Running from Startup
For something as common as this, I thought there'd be a clear and official guide online, but it turns out that what you want to do has a big impact on which method you want to use. In this case, we want to start a program after the desktop and WiFi has initialized. I used crontab, which can be edited with the command "crontab -e". From there, I added a startup command to the end of the file:
@reboot DISPLAY=:0 python /home/pi/startup.py
Playing Video
Playing video turned out to be a fiasco. This was the biggest challenge of the whole project, and in truth I never got it to work as well as I wanted. There were several approaches tried, and each suffered some kind of glitch, and so in order to get the project to a state of completion in a crunch I simply instructed the python program to issue a terminal command opening a selected video in VLC media player externally. This introduced some segmentation faults that I worked around with some shell scripts to patch over problems, but if I had more time I'd have troubleshooted it until I found a cleaner fix.

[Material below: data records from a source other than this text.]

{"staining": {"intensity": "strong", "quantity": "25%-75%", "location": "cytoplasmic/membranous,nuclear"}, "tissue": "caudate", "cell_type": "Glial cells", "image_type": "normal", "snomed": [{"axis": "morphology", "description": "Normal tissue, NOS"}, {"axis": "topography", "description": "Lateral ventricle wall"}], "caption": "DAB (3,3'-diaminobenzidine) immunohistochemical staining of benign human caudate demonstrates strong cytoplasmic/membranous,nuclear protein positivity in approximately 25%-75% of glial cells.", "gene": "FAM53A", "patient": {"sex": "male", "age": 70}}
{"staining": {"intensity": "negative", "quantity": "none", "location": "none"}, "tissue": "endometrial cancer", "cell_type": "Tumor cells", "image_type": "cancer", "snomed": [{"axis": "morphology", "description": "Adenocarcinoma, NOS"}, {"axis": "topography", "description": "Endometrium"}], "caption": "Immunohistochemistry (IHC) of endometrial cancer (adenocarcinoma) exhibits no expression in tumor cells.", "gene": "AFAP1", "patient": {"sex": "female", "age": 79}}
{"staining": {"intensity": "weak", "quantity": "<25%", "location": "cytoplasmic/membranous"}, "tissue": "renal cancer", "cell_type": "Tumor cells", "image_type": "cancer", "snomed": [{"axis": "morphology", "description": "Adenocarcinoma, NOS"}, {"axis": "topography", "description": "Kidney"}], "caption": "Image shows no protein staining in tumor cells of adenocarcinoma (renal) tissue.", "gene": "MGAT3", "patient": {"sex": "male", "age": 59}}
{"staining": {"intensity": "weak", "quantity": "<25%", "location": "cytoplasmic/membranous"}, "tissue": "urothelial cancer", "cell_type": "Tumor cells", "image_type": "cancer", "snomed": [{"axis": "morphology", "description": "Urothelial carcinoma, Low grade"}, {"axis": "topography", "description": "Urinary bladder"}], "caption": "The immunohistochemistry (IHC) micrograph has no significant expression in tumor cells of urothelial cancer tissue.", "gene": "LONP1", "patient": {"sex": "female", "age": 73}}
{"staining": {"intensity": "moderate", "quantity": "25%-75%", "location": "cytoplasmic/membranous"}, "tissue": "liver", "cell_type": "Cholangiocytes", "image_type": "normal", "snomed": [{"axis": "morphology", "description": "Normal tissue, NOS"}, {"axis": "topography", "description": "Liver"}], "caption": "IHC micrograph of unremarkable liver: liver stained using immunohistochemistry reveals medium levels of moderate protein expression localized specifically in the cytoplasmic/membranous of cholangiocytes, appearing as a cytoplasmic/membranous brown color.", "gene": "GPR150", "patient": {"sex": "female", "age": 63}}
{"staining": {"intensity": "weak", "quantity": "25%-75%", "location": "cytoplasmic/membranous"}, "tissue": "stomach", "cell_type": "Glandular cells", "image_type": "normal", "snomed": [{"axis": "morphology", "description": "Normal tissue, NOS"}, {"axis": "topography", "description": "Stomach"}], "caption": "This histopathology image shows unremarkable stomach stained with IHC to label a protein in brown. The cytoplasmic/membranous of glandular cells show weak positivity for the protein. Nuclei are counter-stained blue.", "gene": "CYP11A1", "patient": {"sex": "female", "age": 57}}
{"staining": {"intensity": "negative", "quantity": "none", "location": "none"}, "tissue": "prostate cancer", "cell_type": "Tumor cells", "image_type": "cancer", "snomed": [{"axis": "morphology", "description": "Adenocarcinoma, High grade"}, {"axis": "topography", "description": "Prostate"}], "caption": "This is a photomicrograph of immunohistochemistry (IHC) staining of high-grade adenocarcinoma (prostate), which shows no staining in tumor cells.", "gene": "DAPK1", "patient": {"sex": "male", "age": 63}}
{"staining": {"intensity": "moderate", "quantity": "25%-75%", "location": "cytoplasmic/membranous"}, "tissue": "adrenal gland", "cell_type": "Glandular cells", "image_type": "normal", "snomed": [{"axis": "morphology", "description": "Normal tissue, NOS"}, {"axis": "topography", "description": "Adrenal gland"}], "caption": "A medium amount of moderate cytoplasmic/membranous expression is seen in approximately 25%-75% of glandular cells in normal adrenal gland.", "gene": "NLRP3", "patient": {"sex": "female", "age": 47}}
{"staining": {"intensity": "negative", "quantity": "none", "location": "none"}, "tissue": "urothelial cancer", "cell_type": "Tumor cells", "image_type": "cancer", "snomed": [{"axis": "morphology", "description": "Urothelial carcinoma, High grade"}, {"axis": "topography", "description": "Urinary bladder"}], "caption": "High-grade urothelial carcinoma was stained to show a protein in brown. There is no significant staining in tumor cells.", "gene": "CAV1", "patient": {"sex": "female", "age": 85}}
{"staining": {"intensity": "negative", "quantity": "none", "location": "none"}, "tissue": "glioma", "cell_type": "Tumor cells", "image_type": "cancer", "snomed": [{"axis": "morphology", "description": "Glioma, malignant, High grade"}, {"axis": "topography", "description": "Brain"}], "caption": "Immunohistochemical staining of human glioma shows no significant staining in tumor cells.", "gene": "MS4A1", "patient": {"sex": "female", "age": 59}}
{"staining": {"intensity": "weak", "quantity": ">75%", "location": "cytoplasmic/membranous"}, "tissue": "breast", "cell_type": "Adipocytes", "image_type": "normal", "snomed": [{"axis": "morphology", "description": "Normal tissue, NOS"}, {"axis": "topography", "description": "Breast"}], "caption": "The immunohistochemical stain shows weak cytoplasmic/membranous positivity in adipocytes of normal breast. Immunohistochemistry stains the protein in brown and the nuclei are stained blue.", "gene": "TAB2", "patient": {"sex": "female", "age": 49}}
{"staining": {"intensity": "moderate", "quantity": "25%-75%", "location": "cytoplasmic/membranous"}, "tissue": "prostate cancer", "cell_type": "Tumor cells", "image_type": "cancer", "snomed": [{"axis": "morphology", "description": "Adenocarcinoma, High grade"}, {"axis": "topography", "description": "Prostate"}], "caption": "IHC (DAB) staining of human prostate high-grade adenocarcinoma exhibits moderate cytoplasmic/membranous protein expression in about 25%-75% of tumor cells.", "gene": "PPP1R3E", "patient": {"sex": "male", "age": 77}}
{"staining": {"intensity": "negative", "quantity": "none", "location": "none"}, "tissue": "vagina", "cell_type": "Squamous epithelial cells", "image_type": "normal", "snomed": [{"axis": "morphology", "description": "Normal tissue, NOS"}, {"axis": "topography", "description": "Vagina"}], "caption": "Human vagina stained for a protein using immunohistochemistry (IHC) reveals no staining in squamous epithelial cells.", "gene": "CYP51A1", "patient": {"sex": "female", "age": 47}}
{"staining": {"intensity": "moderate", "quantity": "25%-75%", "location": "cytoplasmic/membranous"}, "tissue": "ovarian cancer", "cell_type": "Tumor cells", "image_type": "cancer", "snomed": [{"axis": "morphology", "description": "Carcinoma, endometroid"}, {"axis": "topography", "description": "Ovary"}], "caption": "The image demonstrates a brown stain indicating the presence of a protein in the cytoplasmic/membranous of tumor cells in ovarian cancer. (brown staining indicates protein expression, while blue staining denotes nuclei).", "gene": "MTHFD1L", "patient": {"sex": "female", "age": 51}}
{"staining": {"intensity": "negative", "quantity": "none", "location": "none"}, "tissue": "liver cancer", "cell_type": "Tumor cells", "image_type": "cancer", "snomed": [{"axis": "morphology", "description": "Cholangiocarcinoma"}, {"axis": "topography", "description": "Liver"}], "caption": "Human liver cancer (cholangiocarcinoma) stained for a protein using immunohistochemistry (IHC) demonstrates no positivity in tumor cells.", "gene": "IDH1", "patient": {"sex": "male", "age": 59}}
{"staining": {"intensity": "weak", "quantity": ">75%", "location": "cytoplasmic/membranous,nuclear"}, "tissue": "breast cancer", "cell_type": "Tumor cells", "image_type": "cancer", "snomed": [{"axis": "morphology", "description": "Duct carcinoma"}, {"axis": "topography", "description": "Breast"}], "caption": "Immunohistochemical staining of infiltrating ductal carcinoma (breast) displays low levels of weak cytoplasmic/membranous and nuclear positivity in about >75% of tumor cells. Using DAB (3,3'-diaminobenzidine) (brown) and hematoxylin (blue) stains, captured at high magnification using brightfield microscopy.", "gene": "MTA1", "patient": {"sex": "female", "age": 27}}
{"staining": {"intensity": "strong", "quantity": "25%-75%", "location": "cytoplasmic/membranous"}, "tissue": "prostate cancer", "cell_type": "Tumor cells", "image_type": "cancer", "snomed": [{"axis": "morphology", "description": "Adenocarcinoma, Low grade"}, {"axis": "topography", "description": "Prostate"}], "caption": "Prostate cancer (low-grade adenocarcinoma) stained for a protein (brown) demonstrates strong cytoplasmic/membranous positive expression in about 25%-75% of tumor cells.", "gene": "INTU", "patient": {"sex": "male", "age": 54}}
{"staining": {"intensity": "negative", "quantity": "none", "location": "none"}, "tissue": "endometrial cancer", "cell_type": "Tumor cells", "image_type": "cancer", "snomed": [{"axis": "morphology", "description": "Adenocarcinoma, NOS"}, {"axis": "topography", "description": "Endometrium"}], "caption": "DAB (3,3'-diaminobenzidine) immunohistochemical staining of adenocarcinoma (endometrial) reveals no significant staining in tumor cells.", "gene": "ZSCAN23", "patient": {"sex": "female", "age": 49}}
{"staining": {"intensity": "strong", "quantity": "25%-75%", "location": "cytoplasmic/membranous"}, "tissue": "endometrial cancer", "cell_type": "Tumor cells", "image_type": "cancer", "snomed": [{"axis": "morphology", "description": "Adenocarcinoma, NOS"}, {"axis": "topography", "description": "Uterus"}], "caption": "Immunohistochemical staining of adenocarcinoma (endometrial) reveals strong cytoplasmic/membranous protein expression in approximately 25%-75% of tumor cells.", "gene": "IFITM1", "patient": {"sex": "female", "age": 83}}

Automated Video DownloadFrom the start, a core inspiration for this device was the hope that I could play remotely with my niece by recording videos alerting her to adventures and missions in need of her heroics. To achieve this we used Rclone to check a Google Drive folder upon start-up. If the folder contained a video not found in a local folder, the program would download it to the device and alert the user that a new transmission had been received. In either case, the program would ask the user if they wanted to play the most recent video, and the most recent four could be accessed from the radio menu.
TroubleshootingI added the WiFi network credentials into the wpa supplicant list before I sent the finished product to my niece, but if working with Raspberry Pi has taught me one thing its that setting everything up ostensibly perfectly is no guarantee that it will actually work. So to make it possible to troubleshoot or enter in a WiFi password manually, I downloaded matchbox on-screen keyboard and left a shortcut on the desktop. The touch screen is covered with a small polycarbonate screen protector, but if necessary this pops off to allow touch-screen troubleshooting. I also added a kill command into the main script that is triggered by pressing both the cycle and select buttons at the same time.
ConclusionsThis project was full of ups and downs. I've glossed over many headaches and frustrations, and I very much wish that I was able to make the start-up process shorter (it currently takes over 30 seconds after powering on before the screen gives the user any information). But I'm still thrilled with the way I was able to execute the ambitious vision that started this project. And best of all, it's for a precocious four year-old: so after it arrived I was informed both that it was not performing most of its functions and also that troubleshooting was unnecessary, as my niece immediately began playing with it anyway and confidently explained that she already knew exactly how her spaceship's computer worked.